Overall, though, this should not be seen as detracting from the valuable contribution that the volume makes toward understanding different facets of what is an important and understudied issue. The editors open Chapter One with this statement: “Images, moving and still, are clearly powerful, and yet we do not know exactly how they affect us and our world.” Images and Human Rights does not seek to conclusively answer this, nor to present the sort of empirical study about how the visual can influence rights advocacy that the editors acknowledge is missing. But this is not the point of the volume. Images and Human Rights presents analysis and discussion that broadens the perspective and awareness of the reader. It suggests promising lines of future inquiry and asks the sorts of questions that all those interested in communication of human rights — be they an activist, scholar, educator, or practitioner —will benefit from reflecting upon.

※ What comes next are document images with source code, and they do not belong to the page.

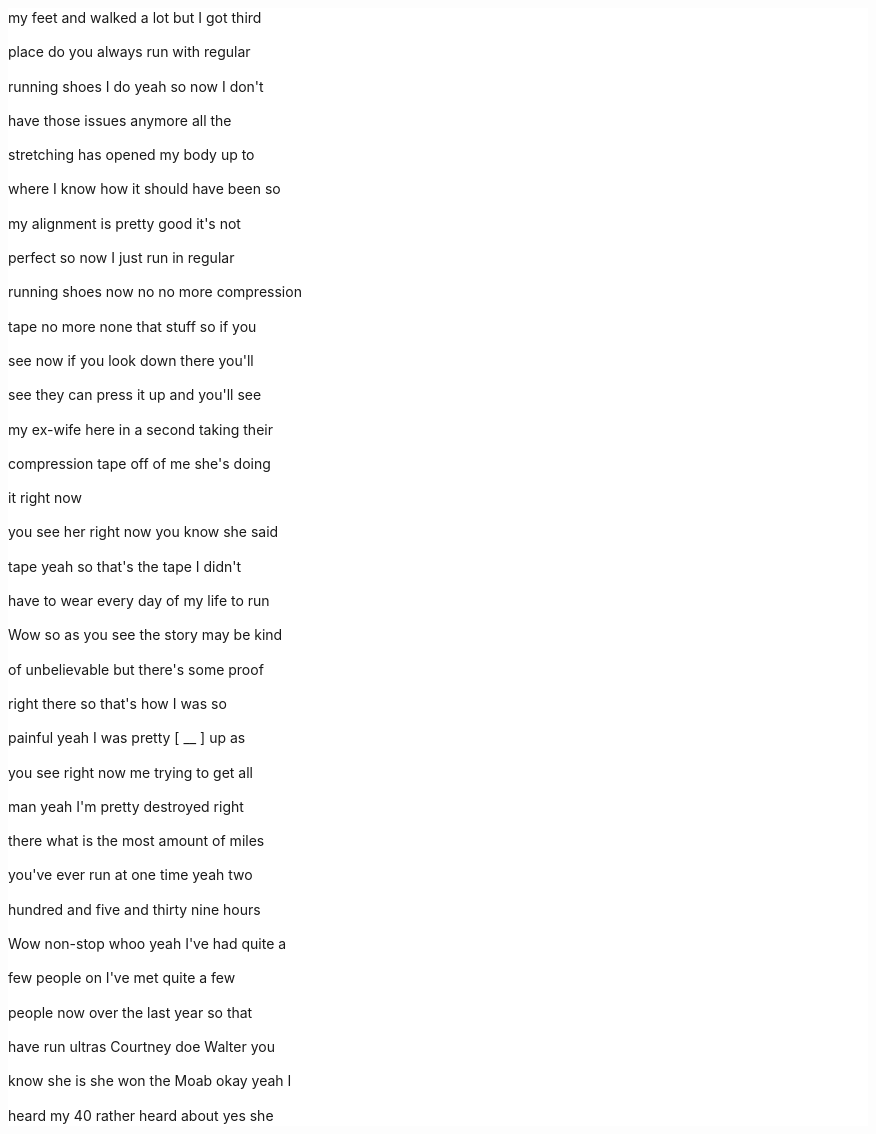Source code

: my feet and walked a lot but I got third

place do you always run with regular

running shoes I do yeah so now I don't

have those issues anymore all the

stretching has opened my body up to

where I know how it should have been so

my alignment is pretty good it's not

perfect so now I just run in regular

running shoes now no no more compression

tape no more none that stuff so if you

see now if you look down there you'll

see they can press it up and you'll see

my ex-wife here in a second taking their

compression tape off of me she's doing

it right now

you see her right now you know she said

tape yeah so that's the tape I didn't

have to wear every day of my life to run

Wow so as you see the story may be kind

of unbelievable but there's some proof

right there so that's how I was so

painful yeah I was pretty [ __ ] up as

you see right now me trying to get all

man yeah I'm pretty destroyed right

there what is the most amount of miles

you've ever run at one time yeah two

hundred and five and thirty nine hours

Wow non-stop whoo yeah I've had quite a

few people on I've met quite a few

people now over the last year so that

have run ultras Courtney doe Walter you

know she is she won the Moab okay yeah I

heard my 40 rather heard about yes she
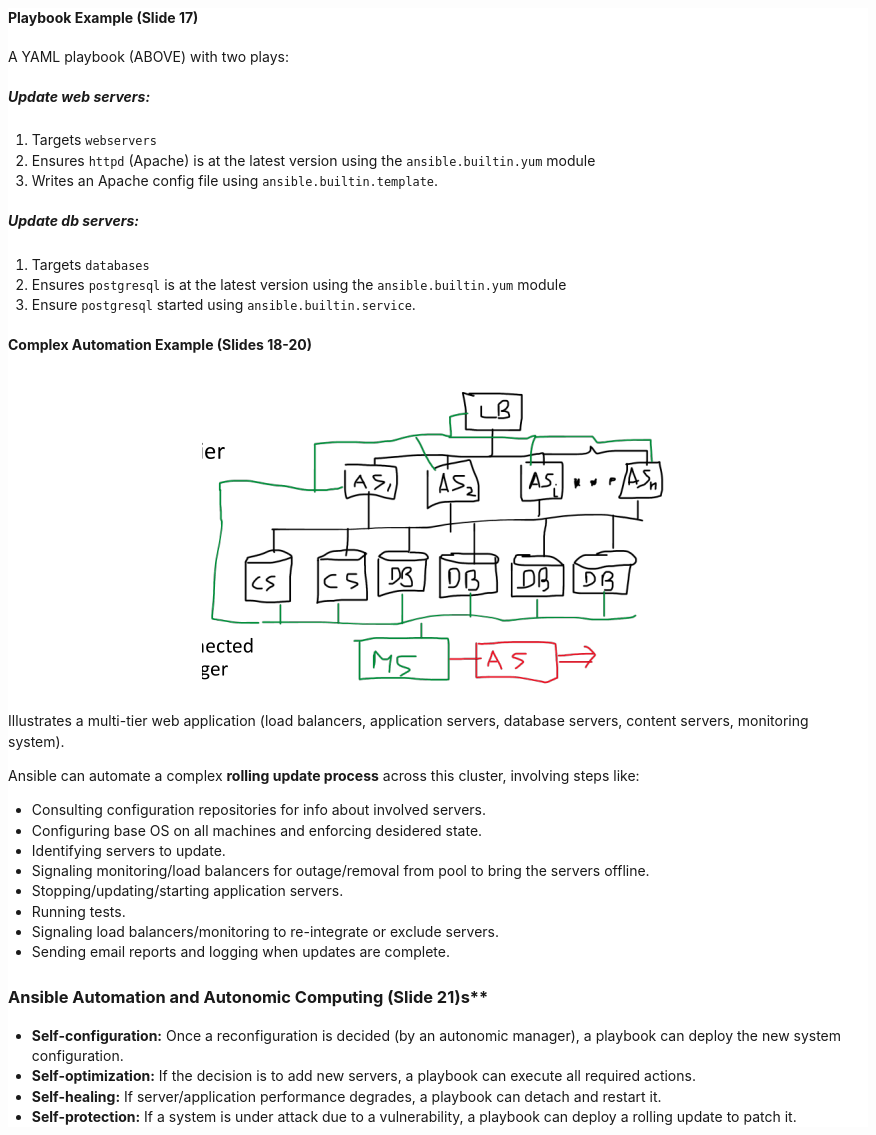 #### Playbook Example (Slide 17)
A YAML playbook (ABOVE) with two plays:

##### Update web servers: 
1. Targets `webservers` 
2. Ensures `httpd` (Apache) is at the latest version using the `ansible.builtin.yum` module
3. Writes an Apache config file using `ansible.builtin.template`.

##### Update db servers: 
1. Targets `databases` 
2. Ensures `postgresql` is at the latest version using the `ansible.builtin.yum` module
3. Ensure `postgresql` started using `ansible.builtin.service`.

#### Complex Automation Example (Slides 18-20)

<center><img src="./images/complex_autom_example.png"></center>

Illustrates a multi-tier web application (load balancers, application servers, database servers, content servers, monitoring system). 

Ansible can automate a complex **rolling update process** across this cluster, involving steps like:
* Consulting configuration repositories for info about involved servers.
* Configuring base OS on all machines and enforcing desidered state.
* Identifying servers to update.
* Signaling monitoring/load balancers for outage/removal from pool to bring the servers offline.
* Stopping/updating/starting application servers.
* Running tests.
* Signaling load balancers/monitoring to re-integrate or exclude servers.
* Sending email reports and logging when updates are complete.

### Ansible Automation and Autonomic Computing (Slide 21)s**

* **Self-configuration:** Once a reconfiguration is decided (by an autonomic manager), a playbook can deploy the new system configuration.
* **Self-optimization:** If the decision is to add new servers, a playbook can execute all required actions.
* **Self-healing:** If server/application performance degrades, a playbook can detach and restart it.
* **Self-protection:** If a system is under attack due to a vulnerability, a playbook can deploy a rolling update to patch it.
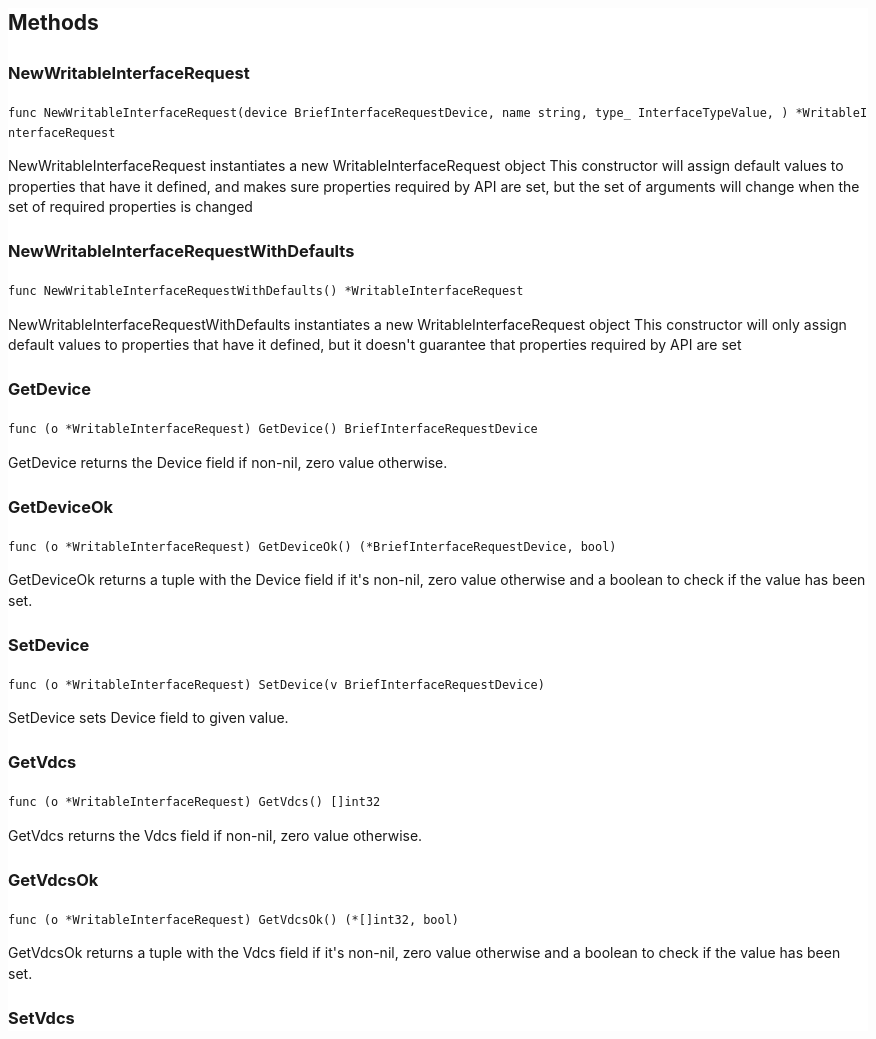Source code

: ## Methods

### NewWritableInterfaceRequest

`func NewWritableInterfaceRequest(device BriefInterfaceRequestDevice, name string, type_ InterfaceTypeValue, ) *WritableInterfaceRequest`

NewWritableInterfaceRequest instantiates a new WritableInterfaceRequest object
This constructor will assign default values to properties that have it defined,
and makes sure properties required by API are set, but the set of arguments
will change when the set of required properties is changed

### NewWritableInterfaceRequestWithDefaults

`func NewWritableInterfaceRequestWithDefaults() *WritableInterfaceRequest`

NewWritableInterfaceRequestWithDefaults instantiates a new WritableInterfaceRequest object
This constructor will only assign default values to properties that have it defined,
but it doesn't guarantee that properties required by API are set

### GetDevice

`func (o *WritableInterfaceRequest) GetDevice() BriefInterfaceRequestDevice`

GetDevice returns the Device field if non-nil, zero value otherwise.

### GetDeviceOk

`func (o *WritableInterfaceRequest) GetDeviceOk() (*BriefInterfaceRequestDevice, bool)`

GetDeviceOk returns a tuple with the Device field if it's non-nil, zero value otherwise
and a boolean to check if the value has been set.

### SetDevice

`func (o *WritableInterfaceRequest) SetDevice(v BriefInterfaceRequestDevice)`

SetDevice sets Device field to given value.


### GetVdcs

`func (o *WritableInterfaceRequest) GetVdcs() []int32`

GetVdcs returns the Vdcs field if non-nil, zero value otherwise.

### GetVdcsOk

`func (o *WritableInterfaceRequest) GetVdcsOk() (*[]int32, bool)`

GetVdcsOk returns a tuple with the Vdcs field if it's non-nil, zero value otherwise
and a boolean to check if the value has been set.

### SetVdcs
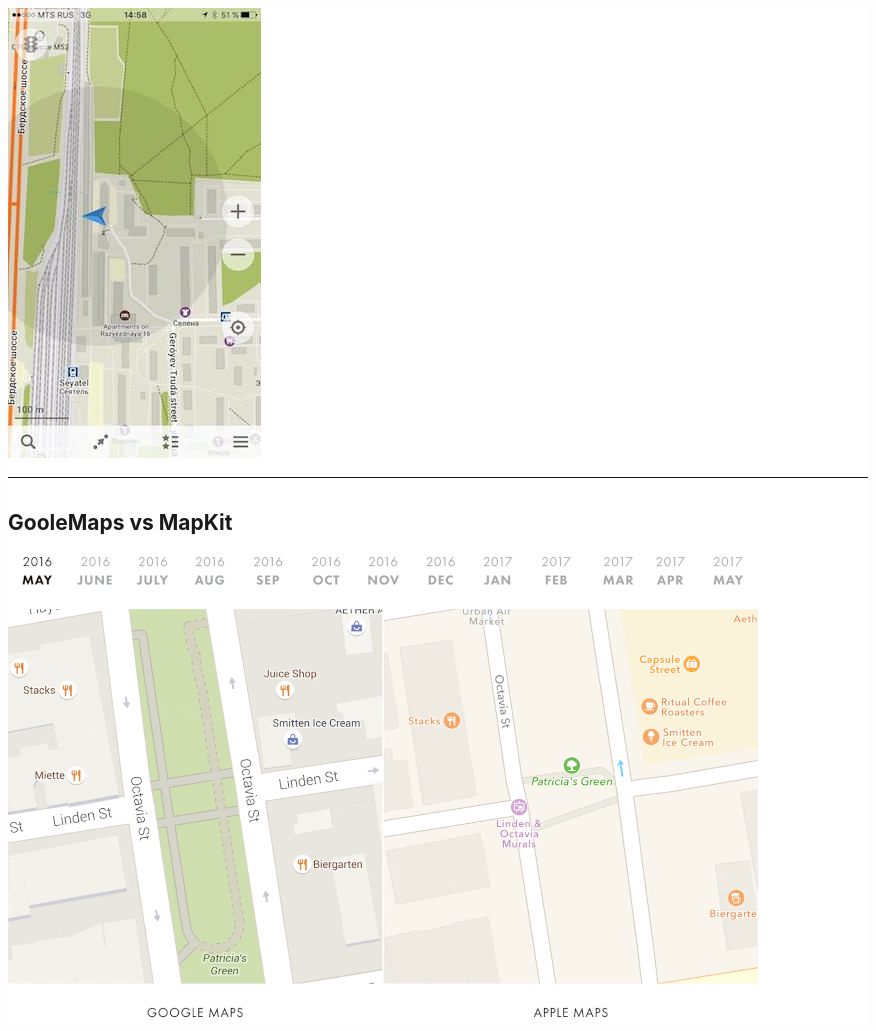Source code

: ![](./lecture_11_img/map_example_osm.jpg)


----

## GooleMaps vs MapKit

![](./lecture_11_img/timeline_changes.gif)
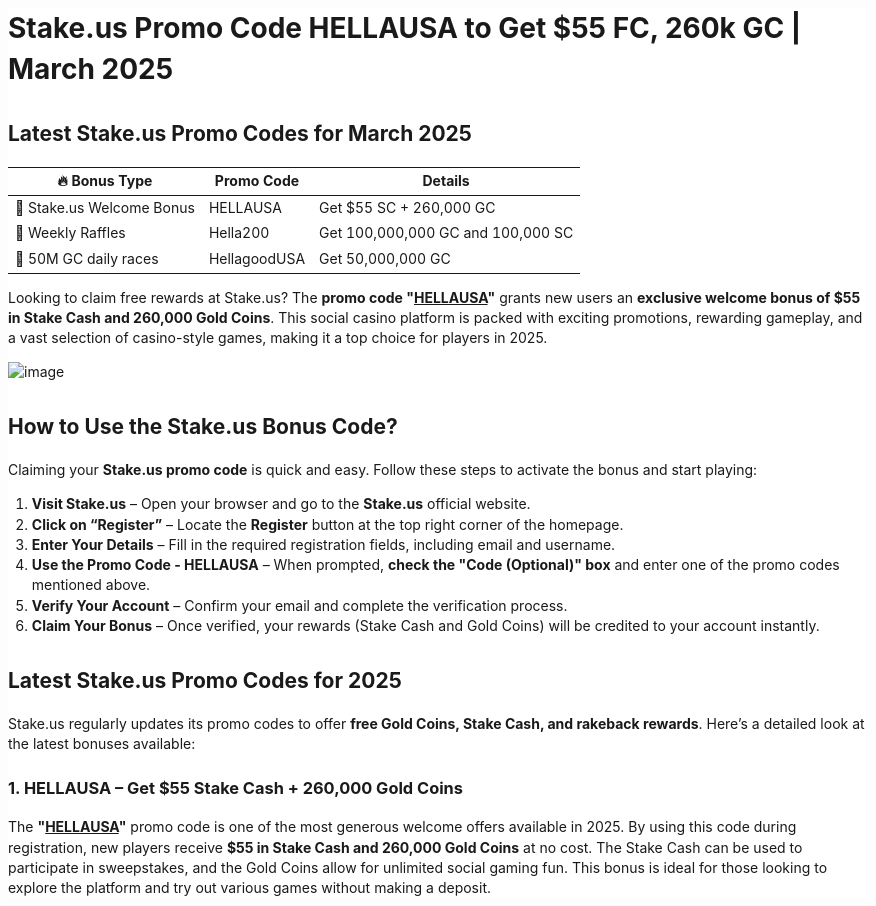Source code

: # **Stake.us Promo Code HELLAUSA to Get $55 FC, 260k GC | March 2025**

## Latest Stake.us Promo Codes for March 2025
| 🔥 Bonus Type | Promo Code | Details |
| --- | --- | --- |
| 🎰 Stake.us Welcome Bonus | HELLAUSA | Get $55 SC + 260,000 GC |
| 🎁 Weekly Raffles | Hella200 | Get 100,000,000 GC and 100,000 SC |
| 🎀 50M GC daily races | HellagoodUSA | Get 50,000,000 GC |

Looking to claim free rewards at Stake.us? The **promo code "**[**HELLAUSA**](https://stake.us/?c=8da027adcb&offer=HELLAUSA)**"** grants new users an **exclusive welcome bonus of $55 in Stake Cash and 260,000 Gold Coins**. This social casino platform is packed with exciting promotions, rewarding gameplay, and a vast selection of casino-style games, making it a top choice for players in 2025.

![image](https://github.com/user-attachments/assets/1799f0d8-0378-4e51-9589-0b1c94ed9695)

## **How to Use the Stake.us Bonus Code?**

Claiming your **Stake.us promo code** is quick and easy. Follow these steps to activate the bonus and start playing:

1.  **Visit Stake.us** – Open your browser and go to the **Stake.us** official website.
2.  **Click on “Register”** – Locate the **Register** button at the top right corner of the homepage.
3.  **Enter Your Details** – Fill in the required registration fields, including email and username.
4.  **Use the Promo Code - HELLAUSA** – When prompted, **check the "Code (Optional)" box** and enter one of the promo codes mentioned above.
5.  **Verify Your Account** – Confirm your email and complete the verification process.
6.  **Claim Your Bonus** – Once verified, your rewards (Stake Cash and Gold Coins) will be credited to your account instantly.


## **Latest Stake.us Promo Codes for 2025**

Stake.us regularly updates its promo codes to offer **free Gold Coins, Stake Cash, and rakeback rewards**. Here’s a detailed look at the latest bonuses available:

### **1\. HELLAUSA – Get $55 Stake Cash + 260,000 Gold Coins**

The **"**[**HELLAUSA**](https://stake.us/?c=8da027adcb&offer=HELLAUSA)**"** promo code is one of the most generous welcome offers available in 2025. By using this code during registration, new players receive **$55 in Stake Cash and 260,000 Gold Coins** at no cost. The Stake Cash can be used to participate in sweepstakes, and the Gold Coins allow for unlimited social gaming fun. This bonus is ideal for those looking to explore the platform and try out various games without making a deposit.
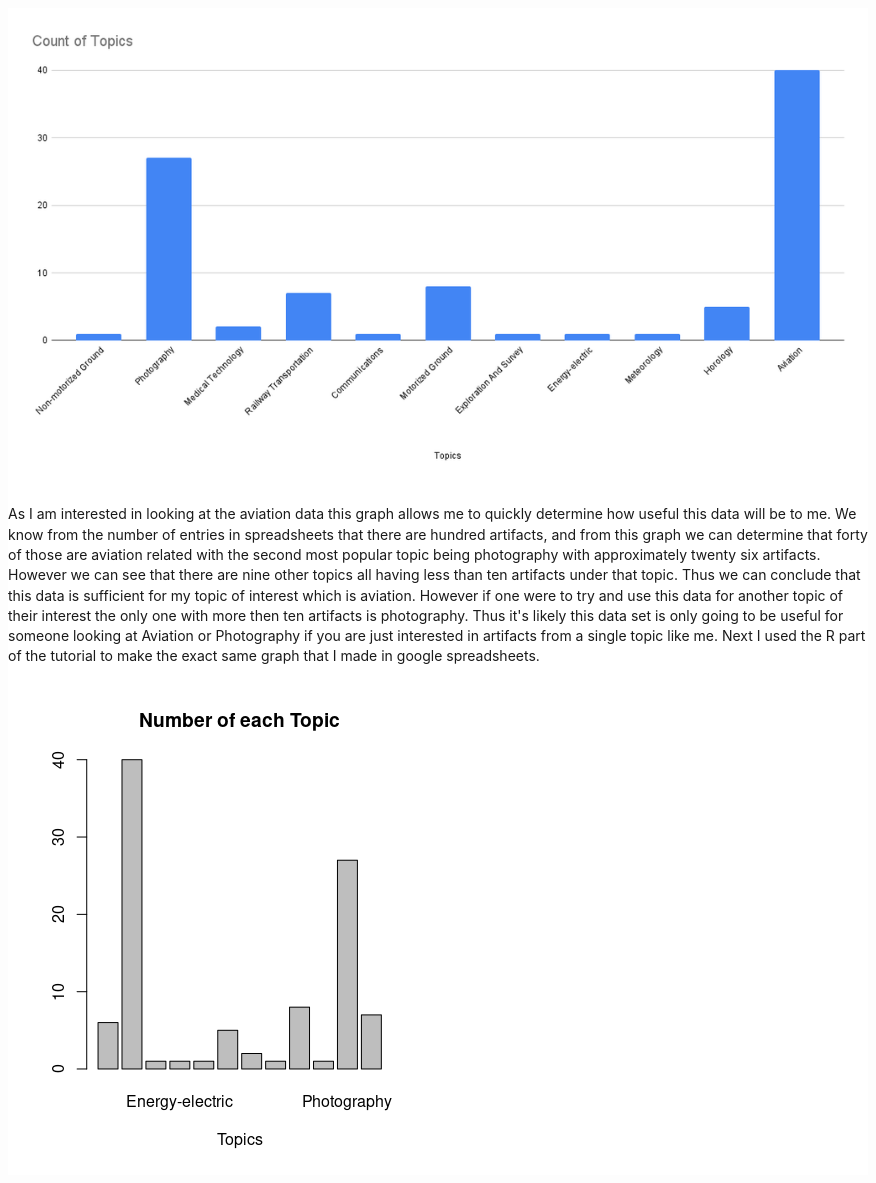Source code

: ![Topic Count](CountOfTopics.png)
 
As I am interested in looking at the aviation data this graph allows me to quickly determine how useful this data will be to me. We know from the number of entries in spreadsheets that there are hundred artifacts, and from this graph we can determine that forty of those are aviation related with the second most popular topic being photography with approximately twenty six artifacts. However we can see that there are nine other topics all having less than ten artifacts under that topic. Thus we can conclude that this data is sufficient for my topic of interest which is aviation. However if one were to try and use this data for another topic of their interest the only one with more then ten artifacts is photography. Thus it's likely this data set is only going to be useful for someone looking at Aviation or Photography if you are just interested in artifacts from a single topic like me. Next I used the R part of the tutorial to make the exact same graph that I made in google spreadsheets.
 
![R Topic count](Rplot.png)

 Josh Pemberton is a student at Harvard Law School (LL.M. ’17) and a graduate of the University of Otago in Dunedin, New Zealand (LLB(Hons) / BA). Prior to coming to Harvard, Josh clerked in the Supreme Court of New Zealand, and worked for Justice Base in Yangon, Myanmar. At Harvard, he was a student clinician in the International Human Rights Clinic and an Articles Editor for the Harvard Human Rights Journal. From September 2017, he will work as the Presidential Fellow in Law at the Open Society Foundations.
 See Michel Angel Martinez & Alison Dundes Reteln The Human Right to Photograph, in Images and Human Rights: Local and Global Perspectives 11, 34 (Nancy Lipkin Stein & Alison Dundes Renteln eds., 2017).
 Nancy Lipkin Stein & Alison Dundes Renteln, Images and Human Rights: Local and Global Perspectives, in Images and Human Rights: Local and Global Perspectives 1, 1 (Nancy Lipkin Stein & Alison Dundes Renteln eds., 2017).